Job item> Whenever the string "usar" turns up in a line of the data below, copy that line.

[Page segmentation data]
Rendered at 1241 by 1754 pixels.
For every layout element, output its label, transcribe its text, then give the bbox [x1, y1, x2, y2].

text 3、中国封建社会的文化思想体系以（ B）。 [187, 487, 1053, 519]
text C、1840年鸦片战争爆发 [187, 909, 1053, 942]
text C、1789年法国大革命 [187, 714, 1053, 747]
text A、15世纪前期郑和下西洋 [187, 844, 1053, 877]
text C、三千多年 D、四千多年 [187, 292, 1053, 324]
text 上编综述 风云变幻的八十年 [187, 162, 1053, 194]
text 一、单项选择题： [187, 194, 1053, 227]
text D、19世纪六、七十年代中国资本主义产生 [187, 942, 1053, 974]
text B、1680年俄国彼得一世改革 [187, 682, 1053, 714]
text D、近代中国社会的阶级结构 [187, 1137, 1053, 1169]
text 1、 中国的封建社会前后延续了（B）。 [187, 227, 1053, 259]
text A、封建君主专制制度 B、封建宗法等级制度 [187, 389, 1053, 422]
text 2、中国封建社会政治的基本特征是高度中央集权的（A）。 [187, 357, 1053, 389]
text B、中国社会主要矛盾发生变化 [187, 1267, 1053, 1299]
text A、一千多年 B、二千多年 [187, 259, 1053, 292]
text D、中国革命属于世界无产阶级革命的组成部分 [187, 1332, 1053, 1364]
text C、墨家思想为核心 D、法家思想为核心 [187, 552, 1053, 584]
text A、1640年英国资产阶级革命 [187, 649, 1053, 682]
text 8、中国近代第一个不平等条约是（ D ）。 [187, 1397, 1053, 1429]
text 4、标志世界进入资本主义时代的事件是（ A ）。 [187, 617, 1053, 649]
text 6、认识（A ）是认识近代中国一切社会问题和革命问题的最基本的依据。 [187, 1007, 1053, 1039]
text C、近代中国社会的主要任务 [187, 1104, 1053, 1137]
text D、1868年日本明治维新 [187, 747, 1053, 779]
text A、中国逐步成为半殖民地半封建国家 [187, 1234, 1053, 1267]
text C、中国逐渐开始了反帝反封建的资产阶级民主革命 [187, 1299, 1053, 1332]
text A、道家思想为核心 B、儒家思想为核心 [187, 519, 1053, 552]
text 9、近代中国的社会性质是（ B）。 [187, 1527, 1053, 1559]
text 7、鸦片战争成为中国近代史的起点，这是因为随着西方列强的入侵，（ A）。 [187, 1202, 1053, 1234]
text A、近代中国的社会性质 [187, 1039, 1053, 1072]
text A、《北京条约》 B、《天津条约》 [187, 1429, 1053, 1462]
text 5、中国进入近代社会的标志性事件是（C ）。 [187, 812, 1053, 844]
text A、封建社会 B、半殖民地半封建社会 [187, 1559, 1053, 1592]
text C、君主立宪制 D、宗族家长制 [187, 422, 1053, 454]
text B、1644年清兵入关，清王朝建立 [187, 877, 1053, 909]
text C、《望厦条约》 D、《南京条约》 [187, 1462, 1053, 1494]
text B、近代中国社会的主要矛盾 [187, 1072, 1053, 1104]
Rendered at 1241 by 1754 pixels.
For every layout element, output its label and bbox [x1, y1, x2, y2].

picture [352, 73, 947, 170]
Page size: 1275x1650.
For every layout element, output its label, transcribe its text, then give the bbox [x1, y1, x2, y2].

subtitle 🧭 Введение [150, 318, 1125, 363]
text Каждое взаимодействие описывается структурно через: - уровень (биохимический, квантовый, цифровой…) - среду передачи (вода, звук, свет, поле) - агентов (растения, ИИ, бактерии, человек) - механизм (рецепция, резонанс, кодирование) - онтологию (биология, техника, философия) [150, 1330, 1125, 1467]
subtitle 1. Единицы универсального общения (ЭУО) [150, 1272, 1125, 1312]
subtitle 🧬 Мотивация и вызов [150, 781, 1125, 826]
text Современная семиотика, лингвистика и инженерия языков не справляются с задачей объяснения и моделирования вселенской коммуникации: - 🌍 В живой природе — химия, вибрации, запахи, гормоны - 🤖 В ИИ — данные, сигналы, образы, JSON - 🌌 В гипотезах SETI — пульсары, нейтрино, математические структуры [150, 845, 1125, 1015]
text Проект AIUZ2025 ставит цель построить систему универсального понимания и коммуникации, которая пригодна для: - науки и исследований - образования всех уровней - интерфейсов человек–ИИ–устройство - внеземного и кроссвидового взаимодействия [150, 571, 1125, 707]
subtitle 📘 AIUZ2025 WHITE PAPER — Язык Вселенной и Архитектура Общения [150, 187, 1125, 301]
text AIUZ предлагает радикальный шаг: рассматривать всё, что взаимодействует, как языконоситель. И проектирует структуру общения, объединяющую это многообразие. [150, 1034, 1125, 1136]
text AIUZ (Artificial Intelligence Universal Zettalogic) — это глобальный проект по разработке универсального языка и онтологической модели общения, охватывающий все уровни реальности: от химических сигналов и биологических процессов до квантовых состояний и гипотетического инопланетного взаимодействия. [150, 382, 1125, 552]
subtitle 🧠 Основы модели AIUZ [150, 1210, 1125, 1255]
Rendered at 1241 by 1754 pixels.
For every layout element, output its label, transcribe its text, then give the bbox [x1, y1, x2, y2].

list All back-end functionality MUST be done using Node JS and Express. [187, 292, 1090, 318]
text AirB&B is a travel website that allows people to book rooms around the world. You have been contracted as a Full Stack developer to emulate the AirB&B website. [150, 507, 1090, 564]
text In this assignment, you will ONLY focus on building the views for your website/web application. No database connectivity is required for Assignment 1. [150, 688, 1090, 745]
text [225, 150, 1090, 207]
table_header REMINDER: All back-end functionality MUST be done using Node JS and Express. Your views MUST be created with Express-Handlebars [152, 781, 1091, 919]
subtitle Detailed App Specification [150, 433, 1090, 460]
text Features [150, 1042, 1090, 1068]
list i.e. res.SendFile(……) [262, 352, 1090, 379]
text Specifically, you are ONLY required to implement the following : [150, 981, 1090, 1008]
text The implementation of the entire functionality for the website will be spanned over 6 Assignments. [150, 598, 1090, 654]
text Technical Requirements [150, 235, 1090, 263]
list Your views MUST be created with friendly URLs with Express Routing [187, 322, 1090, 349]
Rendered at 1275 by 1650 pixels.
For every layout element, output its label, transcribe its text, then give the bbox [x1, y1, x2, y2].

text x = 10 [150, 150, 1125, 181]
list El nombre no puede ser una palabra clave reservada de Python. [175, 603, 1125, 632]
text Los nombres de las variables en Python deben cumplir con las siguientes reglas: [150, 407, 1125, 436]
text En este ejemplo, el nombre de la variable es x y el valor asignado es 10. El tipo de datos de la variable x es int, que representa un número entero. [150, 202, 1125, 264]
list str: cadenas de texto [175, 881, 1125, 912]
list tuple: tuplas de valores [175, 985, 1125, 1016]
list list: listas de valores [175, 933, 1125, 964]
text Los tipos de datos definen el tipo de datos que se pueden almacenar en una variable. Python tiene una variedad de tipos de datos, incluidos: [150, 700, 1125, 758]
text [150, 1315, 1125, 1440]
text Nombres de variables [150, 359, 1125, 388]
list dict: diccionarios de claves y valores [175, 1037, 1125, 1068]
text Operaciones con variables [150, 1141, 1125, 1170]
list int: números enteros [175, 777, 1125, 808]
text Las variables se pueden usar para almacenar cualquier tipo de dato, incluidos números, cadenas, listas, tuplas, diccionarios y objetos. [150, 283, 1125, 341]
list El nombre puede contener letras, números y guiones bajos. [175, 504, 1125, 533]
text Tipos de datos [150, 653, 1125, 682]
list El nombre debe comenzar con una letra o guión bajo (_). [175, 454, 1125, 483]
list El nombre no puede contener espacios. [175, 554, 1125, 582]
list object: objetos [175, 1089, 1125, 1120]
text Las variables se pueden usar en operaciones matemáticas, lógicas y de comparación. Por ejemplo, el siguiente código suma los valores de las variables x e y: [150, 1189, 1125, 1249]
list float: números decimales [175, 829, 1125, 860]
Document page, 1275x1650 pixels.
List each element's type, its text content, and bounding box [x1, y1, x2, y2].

Expected answer>
text Las variables se pueden usar para almacenar cualquier tipo de dato, incluidos números, cadenas, listas, tuplas, diccionarios y objetos. [150, 283, 1125, 341]
text Las variables se pueden usar en operaciones matemáticas, lógicas y de comparación. Por ejemplo, el siguiente código suma los valores de las variables x e y: [150, 1189, 1125, 1249]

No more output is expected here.